- Work required:
Among the records below, the line containing "not_i0, not_i1, en);" marks the start. Output it and all lines after it exactly.
_____
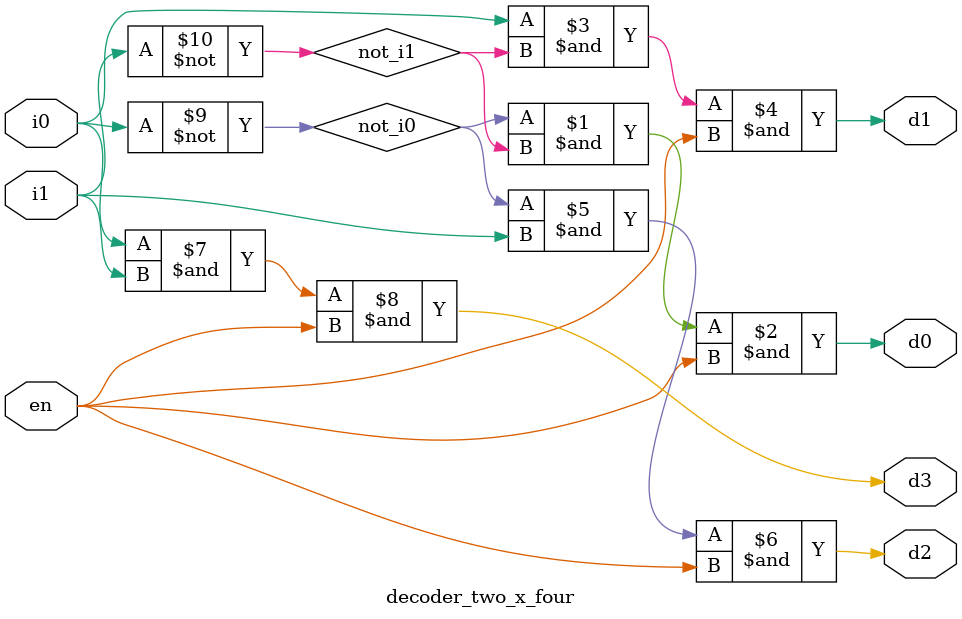
<source format=v>
`timescale 1ns / 1ps


module decoder2x4_tb();
    wire d0, d1, d2, d3;
	 
    reg en;
	 reg i0;
	 reg i1;
     
    always begin
		/*#1 a_clock =! a_clock;
		#1 b_clock =! b_clock;
		#1 c_clock =! c_clock;
		*/
		#1 en = 0; i1 = 0; i0 = 0;
		#1 en = 0; i1 = 0; i0 = 1;
		#1 en = 0; i1 = 1; i0 = 0;
		#1 en = 0; i1 = 1; i0 = 1;
		
		#1 en = 1; i1 = 0; i0 = 0;
		#1 en = 1; i1 = 0; i0 = 1;
		#1 en = 1; i1 = 1; i0 = 0;
		#1 en = 1; i1 = 1; i0 = 1;
    end
     
    initial begin
		//Initialize clock
		en = 0;
		i0 = 0;
		i1 = 0;
     
		//End simulation
		#9
		$finish;
    end
     
	 decoder_two_x_four myGate(d0, d1, d2, d3, i0, i1, en);
	 
endmodule



module decoder_two_x_four(d0, d1, d2, d3, i0, i1, en);
	input i0, i1, en;
	output d0, d1, d2, d3;

	wire not_i0, not_i1;
	
	not g1(not_i0, i0);
	not g2(not_i1, i1);
	
	//and g3(d0, not_i0, not_i1, en);

	assign d0 = not_i0 & not_i1 & en;
	assign d1 = i0 & not_i1 & en;
	assign d2 = not_i0 & i1 & en;
	assign d3 = i0 & i1 & en;

endmodule

</source>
_____
- Response to the exercise:
	//and g3(d0, not_i0, not_i1, en);

	assign d0 = not_i0 & not_i1 & en;
	assign d1 = i0 & not_i1 & en;
	assign d2 = not_i0 & i1 & en;
	assign d3 = i0 & i1 & en;

endmodule

</source>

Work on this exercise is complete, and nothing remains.